[[ Entries provided open ]]

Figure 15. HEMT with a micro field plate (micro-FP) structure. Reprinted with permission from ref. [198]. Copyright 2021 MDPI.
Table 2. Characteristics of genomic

[[ Entries provided closed ]]
[[ Entries provided open ]]

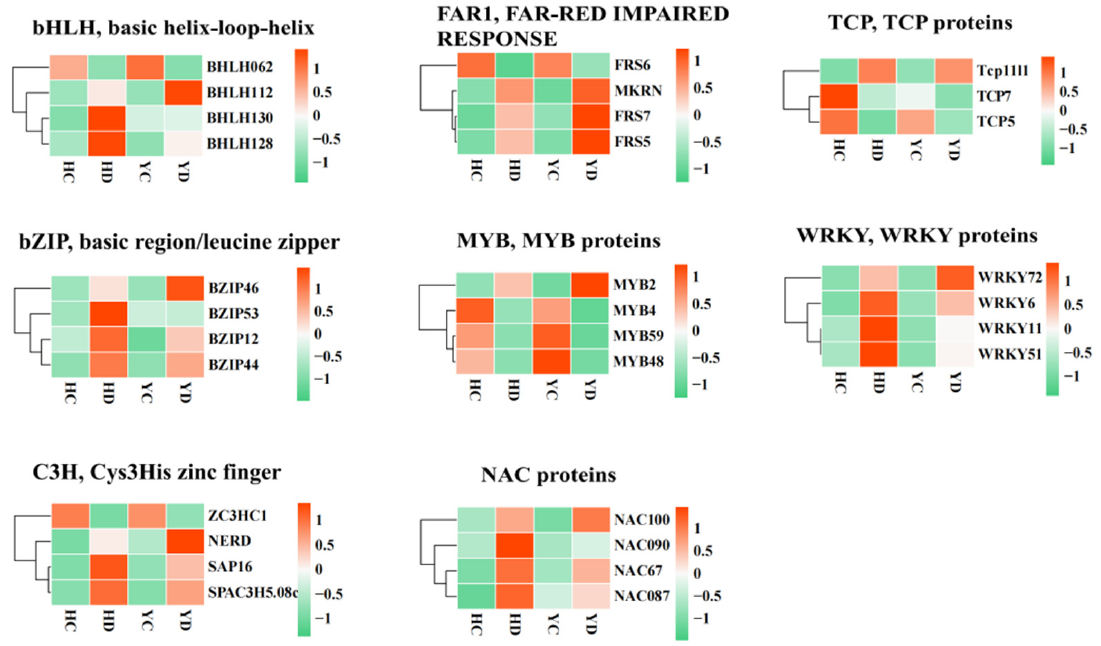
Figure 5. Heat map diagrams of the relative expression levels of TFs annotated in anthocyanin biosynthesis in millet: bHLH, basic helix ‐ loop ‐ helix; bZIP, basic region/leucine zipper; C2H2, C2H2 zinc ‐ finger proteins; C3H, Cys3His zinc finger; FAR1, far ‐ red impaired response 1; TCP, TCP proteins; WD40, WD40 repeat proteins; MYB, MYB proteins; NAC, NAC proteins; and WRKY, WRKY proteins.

[[ Entries provided closed ]]

Can you repeat, word for word, every line above from the one containing "Figure 15. HEMT" down to the one containing "Table 2. Characteristics of genomic", including both?

* _Answer to the problem_:
Figure 15. HEMT with a micro field plate (micro-FP) structure. Reprinted with permission from ref. [198]. Copyright 2021 MDPI.
Table 2. Characteristics of genomic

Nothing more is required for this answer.